We're about 320 feet underground.
This is where 28 and a half miles of deep tunnel come to an end.
Everything gets pumped out here and either sent to Jones Island or the Oak Creek plant in South Shore.
(drill whirring) 28 and a half miles long, it's about 300 feet underground for the most part and 17 to 32 feet in diameter.
So it's massive and it holds about 521 million gallons.
And that's the whole point of this tunnel system is to help reduce the risk of sewer overflows.
And our highest priority during a storm is to keep wastewater out of people's basements.
1994 was the first full year of operation.
Ever since then, we have captured and cleaned 98.4% of every drop of water that's gotten into the regional sewer system.
(doors clicking) This is the harbor siphon.
There are two pipes that come in, one from this direction and one from the north, that go under the river and then this siphon system brings it up to the plant just to help lift it to a level where all the water could flow by gravity through the rest of the plant.
(soft upbeat music) So there are four stages.
The first being screening, where big towels and other stuff that gets either flushed or gets into a storm drain, that gets taken out, so it doesn't damage any equipment that we have or infrastructure.
This is the second stage of treatment.
So the solids sink to the bottom, oils and greases float to the top.
We take all the solids and put them in a pipeline that goes down to the Old Creek plant, and that goes into the anaerobic digester, and that's where it produces the gases to help us produce the energy we need to mostly run that plant.
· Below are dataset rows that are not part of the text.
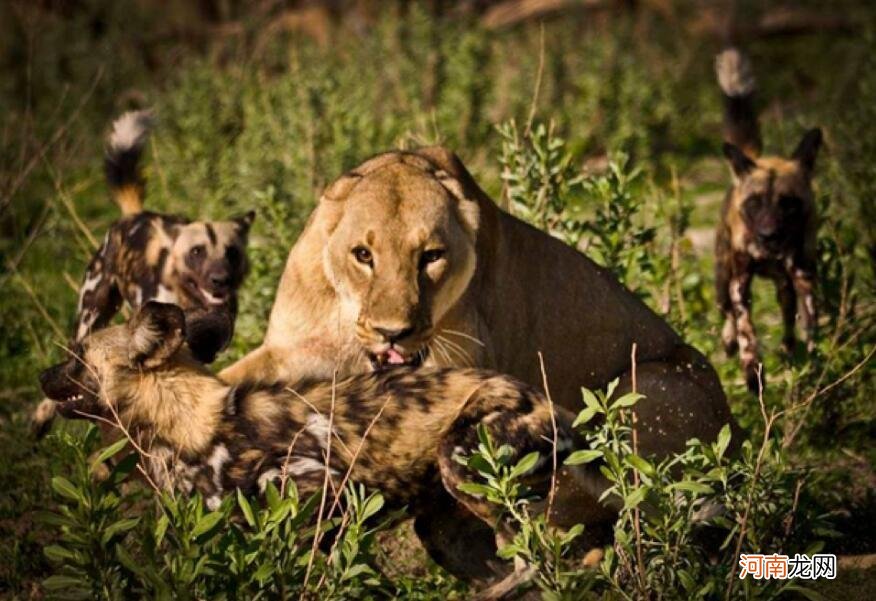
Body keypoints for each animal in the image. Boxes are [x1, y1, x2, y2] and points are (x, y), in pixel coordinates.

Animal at [31, 109, 253, 436]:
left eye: (232, 252)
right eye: (196, 252)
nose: (219, 280)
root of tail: (134, 215)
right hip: (89, 317)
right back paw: (41, 419)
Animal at [39, 302, 596, 596]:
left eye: (77, 356)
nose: (41, 376)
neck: (184, 422)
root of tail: (547, 401)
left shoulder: (327, 493)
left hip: (468, 469)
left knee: (543, 558)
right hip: (442, 528)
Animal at [716, 48, 824, 394]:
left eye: (788, 204)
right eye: (754, 203)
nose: (768, 235)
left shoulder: (803, 275)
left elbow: (810, 322)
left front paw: (814, 362)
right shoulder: (740, 281)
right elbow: (746, 328)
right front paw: (752, 372)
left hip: (784, 284)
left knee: (788, 313)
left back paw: (789, 350)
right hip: (723, 277)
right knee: (727, 313)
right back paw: (729, 343)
And then it goes to where the real workhorses of a wastewater treatment are, it's called secondary treatment, where the bugs live, and the bugs eat organic material out of the wastewater.
Right here what you're seeing are the filter presses.
We take the bugs out, a certain portion each day, but this is how it comes in.
It comes in, this is a special filter fabric that lets water drain out.
But then the water is also squeezed out at this other end, before it drops down and onto a conveyor belt.
(conveyor whirring) And then they go to the dryer.
They're in the dryer until they hit a certain temperature that helps guarantee there's no pathogens left, potentially.
And from there we bag it, sell nine different products.
(latch clicking) And then from there it goes to a disinfection, where we add a chlorine byproduct.
Then we have to add another product to take the chlorine byproduct out, before we discharge the water to the lake.
(soft music) This system has really paid huge dividends for Lake Michigan, which is also our drinking water and for public health.
It's been a great, great investment.
There are a lot of cities around the country that would love to have the infrastructure that we have here in the Milwaukee area.